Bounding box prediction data
• • • •

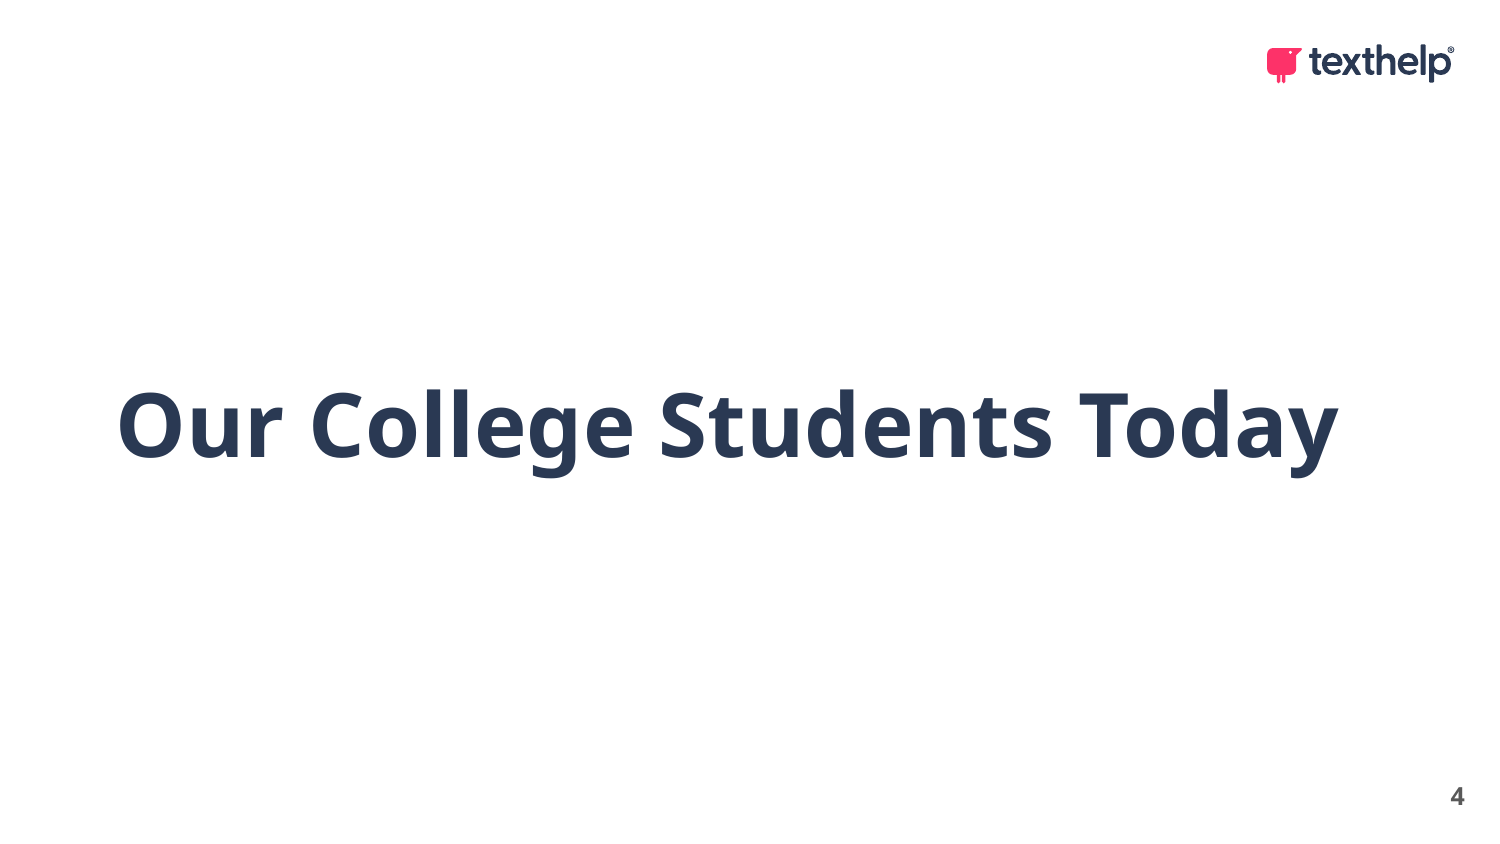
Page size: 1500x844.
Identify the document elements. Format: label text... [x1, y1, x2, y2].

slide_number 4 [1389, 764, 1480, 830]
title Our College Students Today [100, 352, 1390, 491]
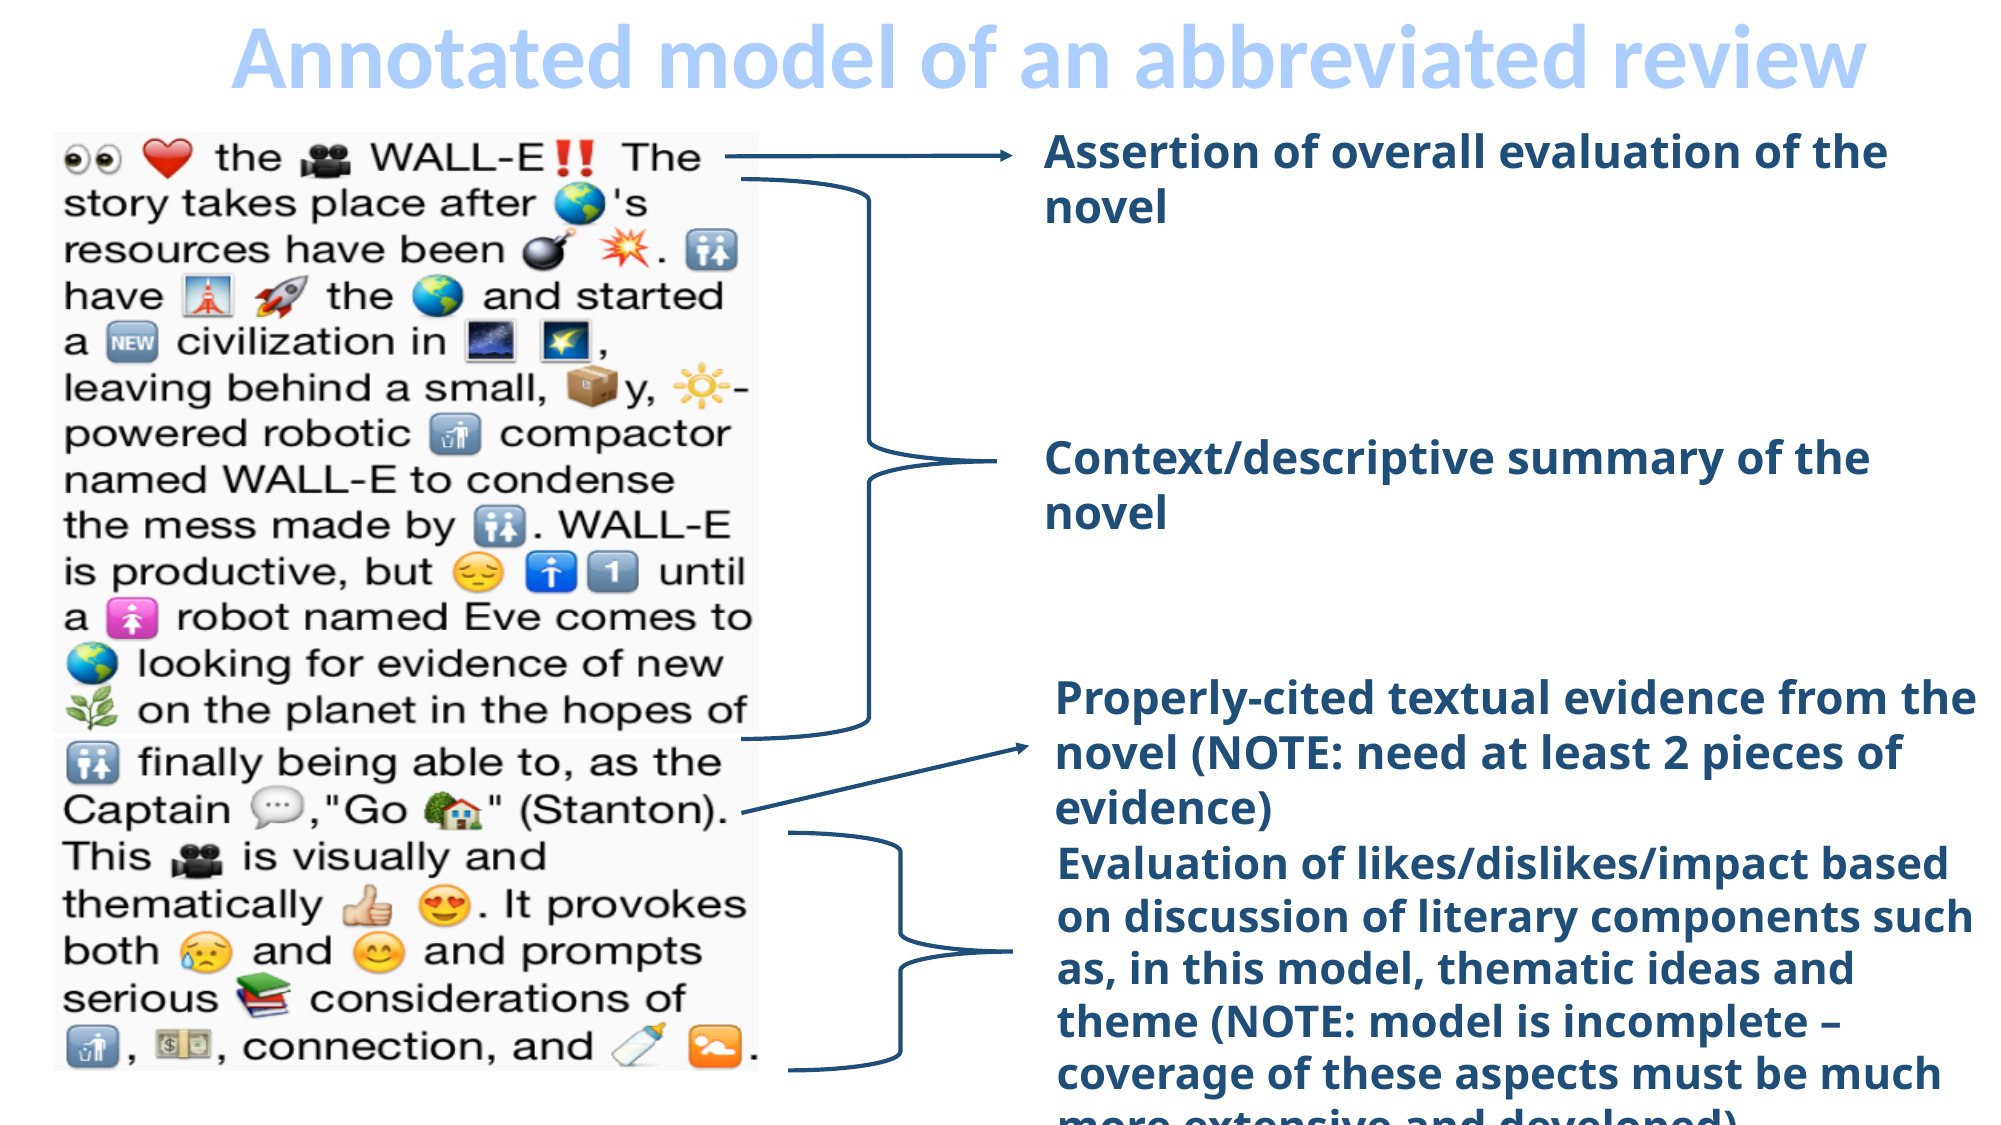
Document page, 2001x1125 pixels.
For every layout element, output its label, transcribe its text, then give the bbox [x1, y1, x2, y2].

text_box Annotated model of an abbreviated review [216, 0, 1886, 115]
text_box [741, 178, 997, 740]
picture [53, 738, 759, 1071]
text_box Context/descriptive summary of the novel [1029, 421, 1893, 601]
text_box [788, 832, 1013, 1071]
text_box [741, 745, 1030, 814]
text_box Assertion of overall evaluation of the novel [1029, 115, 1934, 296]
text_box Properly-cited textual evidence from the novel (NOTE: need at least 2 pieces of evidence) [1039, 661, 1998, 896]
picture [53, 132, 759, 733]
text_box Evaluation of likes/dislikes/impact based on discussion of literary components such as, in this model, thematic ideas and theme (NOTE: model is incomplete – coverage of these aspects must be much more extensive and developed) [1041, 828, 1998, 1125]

• • • •

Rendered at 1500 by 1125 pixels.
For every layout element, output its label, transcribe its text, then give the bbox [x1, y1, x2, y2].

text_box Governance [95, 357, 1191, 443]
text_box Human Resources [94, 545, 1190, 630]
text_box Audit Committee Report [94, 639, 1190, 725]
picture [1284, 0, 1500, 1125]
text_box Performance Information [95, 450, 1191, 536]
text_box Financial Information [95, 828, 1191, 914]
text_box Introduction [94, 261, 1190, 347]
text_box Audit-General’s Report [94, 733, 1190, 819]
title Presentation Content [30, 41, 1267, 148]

• • • •

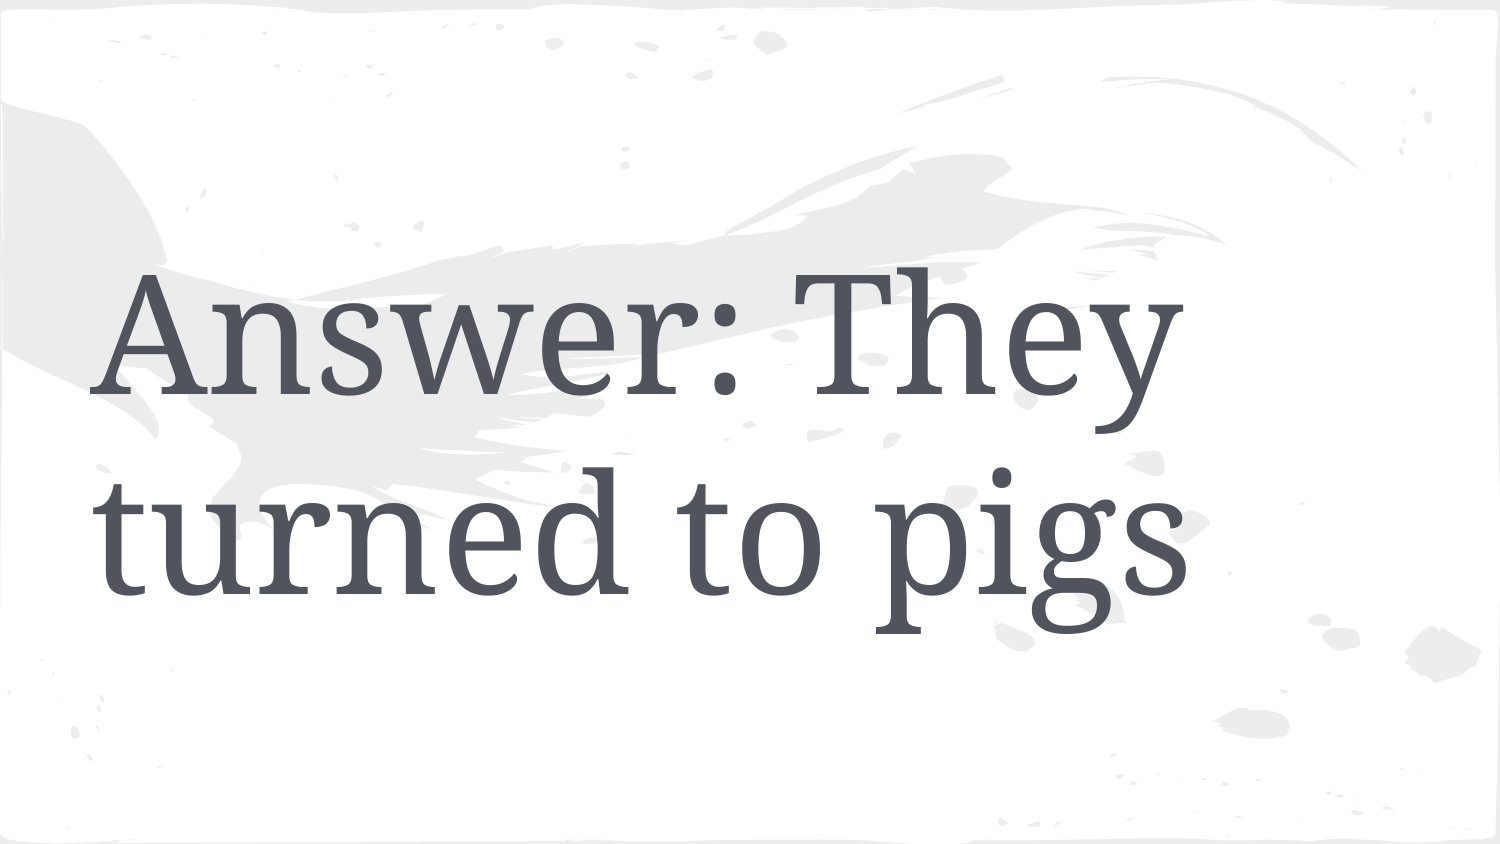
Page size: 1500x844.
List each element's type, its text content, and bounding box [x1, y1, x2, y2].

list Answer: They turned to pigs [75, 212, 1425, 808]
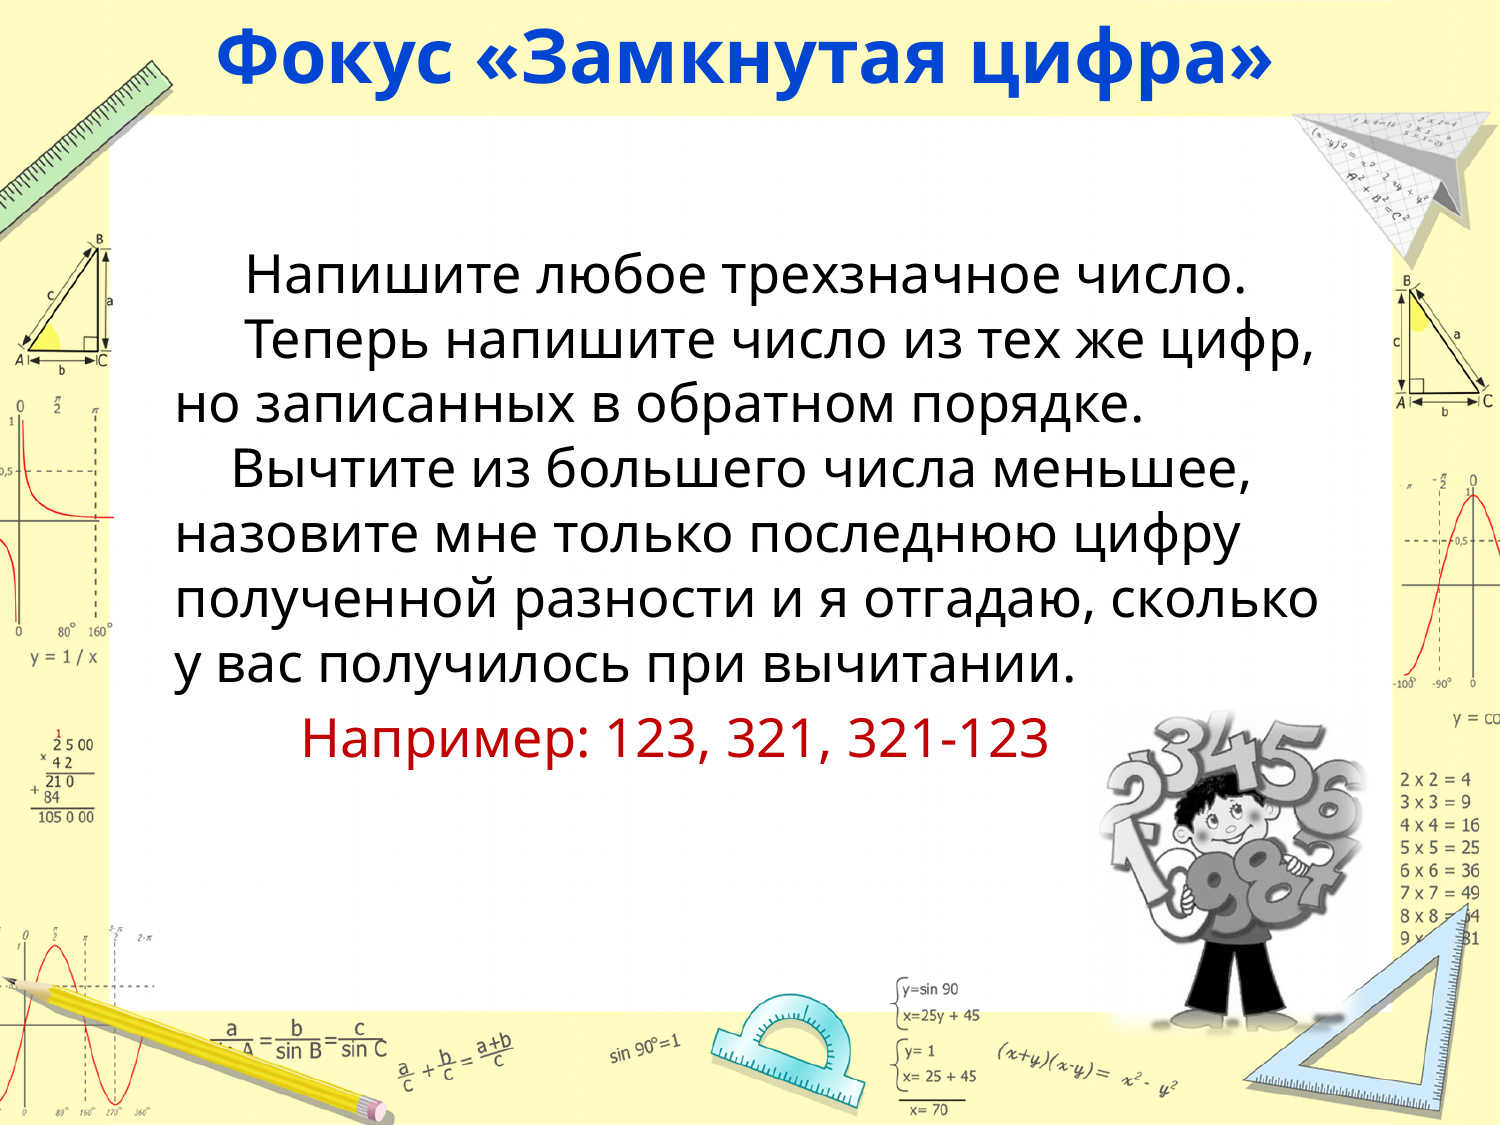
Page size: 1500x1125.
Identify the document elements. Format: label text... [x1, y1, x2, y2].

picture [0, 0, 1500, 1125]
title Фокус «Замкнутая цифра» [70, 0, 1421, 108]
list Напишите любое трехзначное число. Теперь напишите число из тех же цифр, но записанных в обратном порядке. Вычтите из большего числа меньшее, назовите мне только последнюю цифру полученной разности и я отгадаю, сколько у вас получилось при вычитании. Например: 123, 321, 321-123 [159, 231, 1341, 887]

• • • •

*Request:*
Lines with "pixels": find them in the data and copy each one.

*Solution to this exercise:*
Document page, 2001x1125 pixels.
Rendered at 1500 by 1125 pixels.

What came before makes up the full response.